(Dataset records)

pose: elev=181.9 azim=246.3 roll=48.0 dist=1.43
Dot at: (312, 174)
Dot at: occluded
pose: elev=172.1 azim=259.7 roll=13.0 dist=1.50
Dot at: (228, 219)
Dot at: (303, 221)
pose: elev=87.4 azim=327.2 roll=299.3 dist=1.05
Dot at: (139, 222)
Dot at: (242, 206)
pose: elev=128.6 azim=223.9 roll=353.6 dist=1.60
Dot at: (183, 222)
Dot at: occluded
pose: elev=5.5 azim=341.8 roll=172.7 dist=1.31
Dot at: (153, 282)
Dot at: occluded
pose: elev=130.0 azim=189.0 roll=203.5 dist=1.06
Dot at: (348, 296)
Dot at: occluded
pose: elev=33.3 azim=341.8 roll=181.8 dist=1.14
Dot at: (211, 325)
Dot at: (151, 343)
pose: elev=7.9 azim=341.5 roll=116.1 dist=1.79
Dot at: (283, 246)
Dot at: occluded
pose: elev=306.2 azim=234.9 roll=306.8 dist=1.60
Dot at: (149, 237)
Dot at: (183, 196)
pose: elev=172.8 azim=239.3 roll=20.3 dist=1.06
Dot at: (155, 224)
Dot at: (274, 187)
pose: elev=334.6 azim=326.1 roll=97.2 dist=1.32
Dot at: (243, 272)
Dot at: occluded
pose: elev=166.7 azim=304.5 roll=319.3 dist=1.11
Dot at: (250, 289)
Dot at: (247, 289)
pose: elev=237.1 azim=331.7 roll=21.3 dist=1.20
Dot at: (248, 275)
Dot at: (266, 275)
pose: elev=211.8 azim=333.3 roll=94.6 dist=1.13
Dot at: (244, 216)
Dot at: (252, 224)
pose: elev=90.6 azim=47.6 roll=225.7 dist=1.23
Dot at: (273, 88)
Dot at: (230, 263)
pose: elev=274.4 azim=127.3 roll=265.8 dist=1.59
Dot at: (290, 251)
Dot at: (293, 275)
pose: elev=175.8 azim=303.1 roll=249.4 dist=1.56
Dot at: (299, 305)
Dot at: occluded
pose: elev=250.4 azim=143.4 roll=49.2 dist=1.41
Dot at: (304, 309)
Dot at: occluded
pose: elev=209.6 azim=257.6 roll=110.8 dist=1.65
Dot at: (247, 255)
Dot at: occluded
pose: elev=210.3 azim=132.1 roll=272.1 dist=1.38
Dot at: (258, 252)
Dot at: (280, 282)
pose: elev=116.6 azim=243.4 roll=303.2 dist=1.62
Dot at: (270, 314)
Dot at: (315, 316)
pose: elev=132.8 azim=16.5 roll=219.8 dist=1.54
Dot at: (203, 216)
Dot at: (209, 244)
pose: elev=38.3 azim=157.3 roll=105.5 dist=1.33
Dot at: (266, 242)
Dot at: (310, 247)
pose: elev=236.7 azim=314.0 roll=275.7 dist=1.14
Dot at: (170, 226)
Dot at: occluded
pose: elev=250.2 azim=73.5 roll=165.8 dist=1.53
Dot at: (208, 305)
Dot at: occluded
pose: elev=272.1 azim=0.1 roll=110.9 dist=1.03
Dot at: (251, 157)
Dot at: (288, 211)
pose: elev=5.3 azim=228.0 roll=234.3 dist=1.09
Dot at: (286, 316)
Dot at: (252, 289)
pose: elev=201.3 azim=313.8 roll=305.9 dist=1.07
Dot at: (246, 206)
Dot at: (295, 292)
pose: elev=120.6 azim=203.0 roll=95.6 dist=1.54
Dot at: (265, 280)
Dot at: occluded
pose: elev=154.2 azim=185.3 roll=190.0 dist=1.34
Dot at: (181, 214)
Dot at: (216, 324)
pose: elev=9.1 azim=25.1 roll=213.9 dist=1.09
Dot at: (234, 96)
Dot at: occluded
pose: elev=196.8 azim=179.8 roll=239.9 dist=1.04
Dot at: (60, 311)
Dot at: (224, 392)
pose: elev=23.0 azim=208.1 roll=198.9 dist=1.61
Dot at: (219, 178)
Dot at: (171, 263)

▶ _PROBLEM TO SOLVE_
Rewrite the stretch from the line containing "pose: elev=250.2 azim=73.5" through the end of the material, putting "view" in place of "pose" and changing nothing else.

▶ _FINAL ANSWER_
view: elev=250.2 azim=73.5 roll=165.8 dist=1.53
Dot at: (208, 305)
Dot at: occluded
view: elev=272.1 azim=0.1 roll=110.9 dist=1.03
Dot at: (251, 157)
Dot at: (288, 211)
view: elev=5.3 azim=228.0 roll=234.3 dist=1.09
Dot at: (286, 316)
Dot at: (252, 289)
view: elev=201.3 azim=313.8 roll=305.9 dist=1.07
Dot at: (246, 206)
Dot at: (295, 292)
view: elev=120.6 azim=203.0 roll=95.6 dist=1.54
Dot at: (265, 280)
Dot at: occluded
view: elev=154.2 azim=185.3 roll=190.0 dist=1.34
Dot at: (181, 214)
Dot at: (216, 324)
view: elev=9.1 azim=25.1 roll=213.9 dist=1.09
Dot at: (234, 96)
Dot at: occluded
view: elev=196.8 azim=179.8 roll=239.9 dist=1.04
Dot at: (60, 311)
Dot at: (224, 392)
view: elev=23.0 azim=208.1 roll=198.9 dist=1.61
Dot at: (219, 178)
Dot at: (171, 263)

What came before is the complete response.